Pembahasan RUU PLH di DPR mengerucut pada penegasan kedudukan KLHS sebagai
instrumen pencegahan yang dilakukan untuk aktivitas penyusunan KRP. Hal ini selaras dengan
latar belakang diadopsinya KLHS dalam UU No. 32 Tahun 2009, yaitu pengamanan
lingkungan hidup dengan upaya pencegahan di hulu dari proses penyusunan KRP. Sebelum
suatu proyek disetujui, ada tahapan yang seharusnya mengawalinya, yakni penyusunan KLHS.

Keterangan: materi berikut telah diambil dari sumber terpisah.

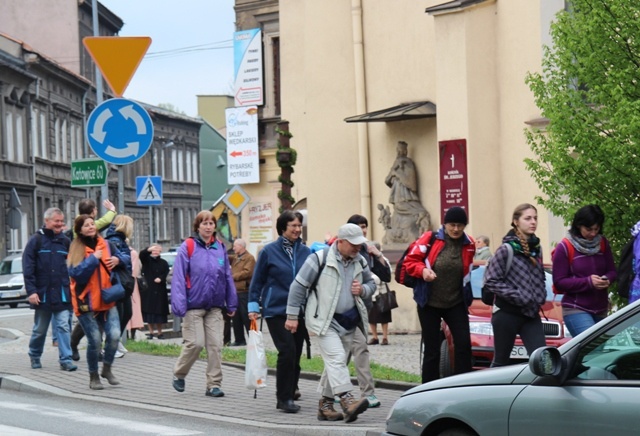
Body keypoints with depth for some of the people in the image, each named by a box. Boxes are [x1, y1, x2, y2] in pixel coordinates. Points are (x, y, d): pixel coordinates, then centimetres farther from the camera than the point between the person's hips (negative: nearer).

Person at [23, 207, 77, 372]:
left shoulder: (65, 241, 6)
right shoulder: (36, 240, -3)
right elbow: (28, 268, -7)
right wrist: (31, 291, -15)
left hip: (62, 294, 2)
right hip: (42, 294, -1)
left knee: (63, 327, -5)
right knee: (40, 329, 11)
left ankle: (66, 360, -6)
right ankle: (35, 356, 29)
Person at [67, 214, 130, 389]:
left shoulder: (106, 245, 7)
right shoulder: (76, 250, -5)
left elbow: (126, 258, 18)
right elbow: (76, 273, -18)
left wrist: (118, 259, -3)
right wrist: (93, 258, -19)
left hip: (107, 300, 4)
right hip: (86, 302, -4)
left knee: (114, 335, -9)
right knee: (95, 341, -5)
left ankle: (107, 369, 15)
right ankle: (93, 376, 15)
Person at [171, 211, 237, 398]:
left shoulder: (220, 248, 8)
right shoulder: (188, 247, -4)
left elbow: (228, 277, 12)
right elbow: (179, 277, -8)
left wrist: (231, 304, 10)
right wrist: (179, 305, -14)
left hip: (215, 306, 4)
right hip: (194, 306, -4)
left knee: (215, 345, 0)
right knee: (195, 343, -4)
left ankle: (214, 384, 6)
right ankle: (179, 374, 20)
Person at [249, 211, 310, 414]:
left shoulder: (306, 252, 7)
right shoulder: (269, 251, -2)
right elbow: (257, 280, 4)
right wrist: (253, 306, 0)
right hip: (276, 310, -4)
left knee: (296, 353, 7)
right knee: (287, 351, -14)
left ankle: (291, 390, 25)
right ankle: (284, 398, -5)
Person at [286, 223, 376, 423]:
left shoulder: (360, 262, 7)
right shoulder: (320, 258, -12)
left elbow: (371, 283, 22)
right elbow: (299, 285, -8)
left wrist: (363, 289, -4)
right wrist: (292, 316, -7)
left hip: (348, 320, 6)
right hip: (324, 320, -6)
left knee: (335, 363, 9)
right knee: (336, 358, -20)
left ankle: (325, 405, 17)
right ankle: (348, 401, -30)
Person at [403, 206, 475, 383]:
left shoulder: (468, 244, 0)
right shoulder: (430, 239, -10)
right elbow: (410, 261, -5)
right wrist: (423, 270, -24)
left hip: (456, 303, 2)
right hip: (429, 303, -2)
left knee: (464, 344, -8)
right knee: (432, 350, 3)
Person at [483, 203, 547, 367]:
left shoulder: (536, 248, 10)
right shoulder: (506, 249, -9)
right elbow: (491, 280, -12)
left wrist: (541, 297, 6)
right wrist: (517, 296, -16)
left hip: (531, 313, 5)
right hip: (507, 313, -5)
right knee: (501, 361, 6)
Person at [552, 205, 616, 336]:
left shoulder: (603, 243, 7)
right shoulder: (564, 248, -7)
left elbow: (612, 271, 12)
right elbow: (559, 282, -8)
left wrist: (608, 279, -13)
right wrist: (588, 281, -20)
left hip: (601, 310, 5)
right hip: (576, 310, -5)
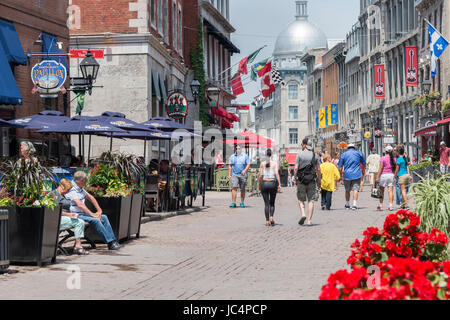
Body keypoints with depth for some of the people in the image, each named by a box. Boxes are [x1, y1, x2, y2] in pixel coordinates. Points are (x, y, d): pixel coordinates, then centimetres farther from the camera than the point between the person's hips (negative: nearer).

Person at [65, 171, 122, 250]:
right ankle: (110, 243, -24)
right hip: (76, 215, -10)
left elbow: (91, 198, 20)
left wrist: (99, 210, 9)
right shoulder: (71, 189, -17)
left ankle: (113, 241, -5)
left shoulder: (80, 188, 15)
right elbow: (79, 204, -26)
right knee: (95, 220, -27)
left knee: (104, 217, -1)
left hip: (83, 213, 10)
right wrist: (92, 214, -27)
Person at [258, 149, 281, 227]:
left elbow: (260, 175, 1)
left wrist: (259, 185, 11)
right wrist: (279, 184, -10)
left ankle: (267, 220, -3)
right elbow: (277, 173, -10)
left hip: (264, 183, 1)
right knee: (272, 203, 13)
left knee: (266, 203, 6)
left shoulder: (262, 163, 3)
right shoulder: (275, 163, -1)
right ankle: (271, 217, -10)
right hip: (272, 183, -1)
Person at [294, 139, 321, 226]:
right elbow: (318, 169, 5)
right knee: (311, 200, 3)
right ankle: (309, 221, -1)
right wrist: (319, 181, 12)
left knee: (301, 199, 12)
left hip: (301, 180, -2)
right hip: (312, 180, 2)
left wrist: (295, 179, 2)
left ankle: (303, 214, -10)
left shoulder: (300, 154, -3)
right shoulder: (315, 155, 5)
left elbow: (296, 168, -6)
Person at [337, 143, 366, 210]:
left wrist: (341, 175, 14)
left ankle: (347, 205, 23)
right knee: (355, 189, -4)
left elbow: (340, 167, 4)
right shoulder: (359, 153, 8)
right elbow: (364, 164, 18)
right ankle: (354, 205, -16)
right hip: (357, 175, -1)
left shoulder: (344, 154, 6)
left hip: (347, 175, 1)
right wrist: (363, 171, 33)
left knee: (347, 190, 15)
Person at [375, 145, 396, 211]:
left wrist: (377, 177, -7)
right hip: (391, 175, 3)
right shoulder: (394, 159, 5)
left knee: (381, 191, 7)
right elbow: (395, 169, 5)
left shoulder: (382, 158, -6)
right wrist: (394, 177, 13)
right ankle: (390, 206, -5)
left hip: (383, 175, -3)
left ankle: (381, 205, 11)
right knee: (390, 191, 0)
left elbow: (380, 168, -10)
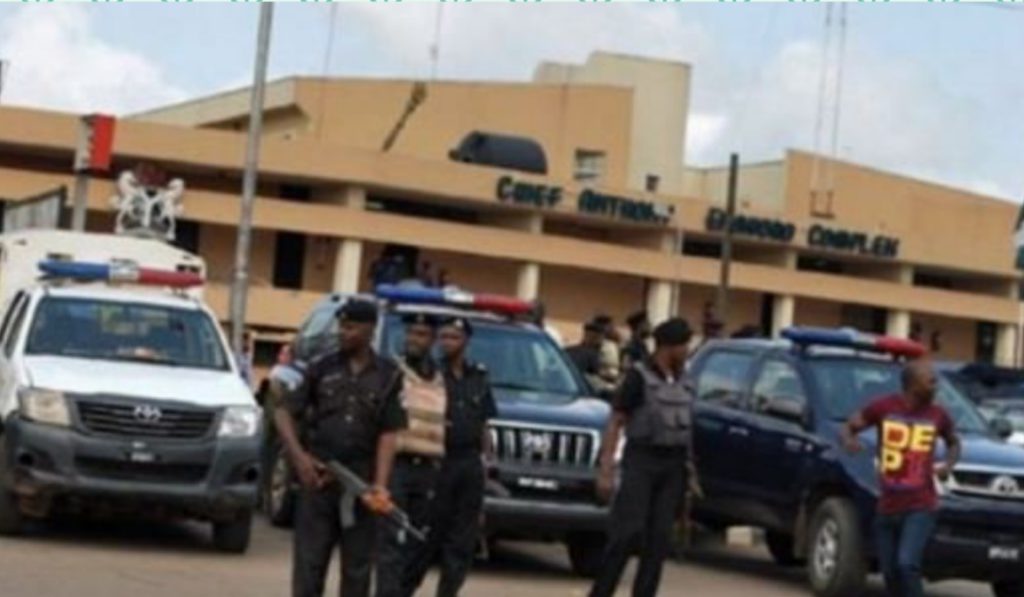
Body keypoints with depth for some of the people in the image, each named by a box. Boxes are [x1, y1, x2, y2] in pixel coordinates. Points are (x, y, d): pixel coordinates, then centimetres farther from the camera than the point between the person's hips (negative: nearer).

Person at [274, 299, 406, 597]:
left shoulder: (388, 376, 1)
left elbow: (388, 434, -3)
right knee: (308, 561, 0)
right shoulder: (321, 367, 3)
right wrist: (298, 455, -11)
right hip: (318, 476, 0)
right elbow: (284, 411, 4)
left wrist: (380, 484, -14)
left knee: (358, 566, 7)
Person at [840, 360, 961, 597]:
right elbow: (849, 426, 6)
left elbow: (954, 442, 19)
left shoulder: (938, 415, 0)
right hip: (887, 507, 2)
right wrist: (849, 441, -19)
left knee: (907, 563, -20)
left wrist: (948, 464, -2)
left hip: (921, 508, -2)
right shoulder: (883, 407, -5)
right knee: (890, 571, 9)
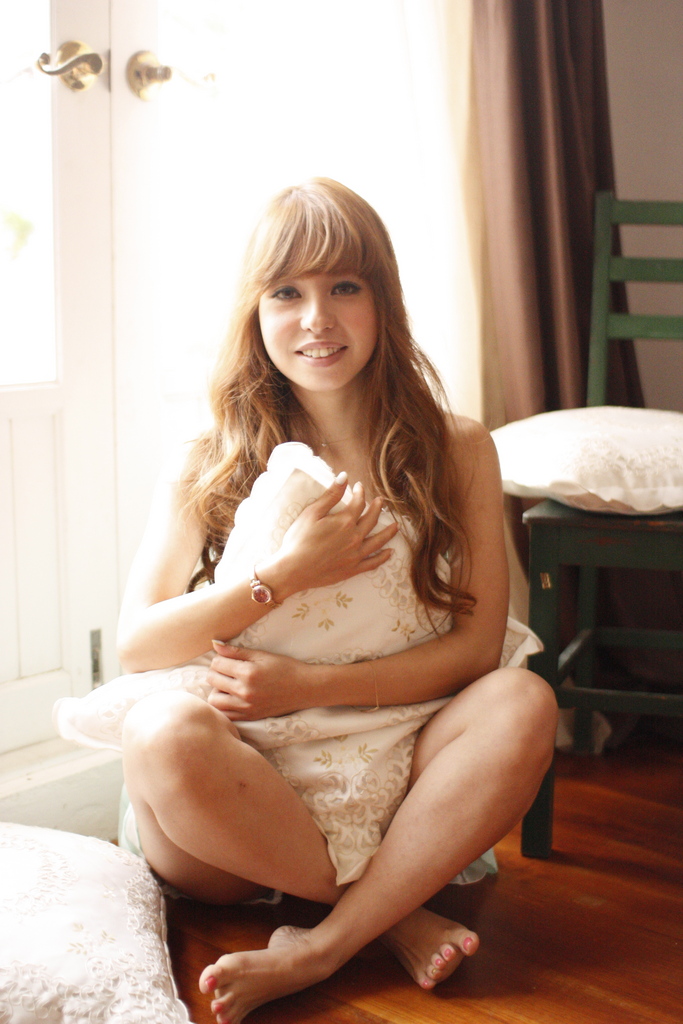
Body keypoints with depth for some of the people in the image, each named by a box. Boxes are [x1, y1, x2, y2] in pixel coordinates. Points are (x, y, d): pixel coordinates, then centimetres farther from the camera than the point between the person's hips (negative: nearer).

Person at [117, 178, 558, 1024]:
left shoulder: (457, 452, 4)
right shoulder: (209, 464, 5)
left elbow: (478, 645, -2)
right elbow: (135, 643, -1)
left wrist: (308, 685, -14)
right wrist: (284, 574, -13)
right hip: (241, 807, 0)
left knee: (525, 703, -26)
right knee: (161, 731, -32)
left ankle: (319, 949, -24)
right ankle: (392, 915, -14)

KRP pengendalian kerusakan dan pencemaran lingkungan hidup yang telah diluncurkan oleh
Pemerintah sejak tiga dekade lalu, tampak tak berarti atau kalah berpacu dengan kecepatan
kerusakan dan pencemaran lingkungan. Salah satu faktor strategis yang menyebabkan
terjadinya hal ini adalah karena portofolio KRP pengendalian kerusakan dan pencemaran
lingkungan hidup yang diluncurkan pemerintah (KLH di tingkat pusat atau Badan Lingkungan
Hidup Daerah di provinsi/kabupaten/kota) cenderung terlepas atau terpisah dari KRP
pembangunan wilayah dan sektor tidak menyatu (embedded) atau tidak terintegrasi. Dengan
kata lain, pertimbangan lingkungan hidup tidak diintegrasikan dalam proses pengambilan
keputusan pada tahap formulasi kebijakan, rencana, atau pembuatan program-program
pembangunan. Dalam pokok pikiran UU No. 32 Tahun 2009, bila upaya pencegahan dapat
diawali mulai dari hulu, yakni dalam proses penyusunan KRP maka keamanan kegiatan atau
usaha lebih terjamin pertimbangan inilah yang mungkin melahirkan melahirkan dimuatnya
ketentuan tentang KLHS dalam UU No. 32 Tahun 2009. Atas pertimbangan tersebut dapat
disimpulkan bahwa tujuan dari dilakukannya KLHS adalah:
1. Mengidentifikasi pengaruh atau konsekuensi dari KRP terhadap lingkungan hidup sebagai
upaya untuk mendukung proses pengambilan keputusan
2. Mengintegrasikan pertimbangan lingkungan hidup ke dalam KRP sebagai bahan untuk untuk
penyempurnaan maupun rekomendasi perbaikan. Lebih jauh, Naskah Akademis RPP KLHS
menyatakan bahwa KLHS dalam UU No. 32 Tahun 2009 KLHS cenderung bersifat
instrumental. Namun demikian, tidak tertutup kemungkinan akan adanya KLHS yang bersifat
transformatif atau substantifDiharapkan bahwa pada masa yang akan datang KLHS
berkontribusi langsungmemperbaiki mutu proses perumusan KRP.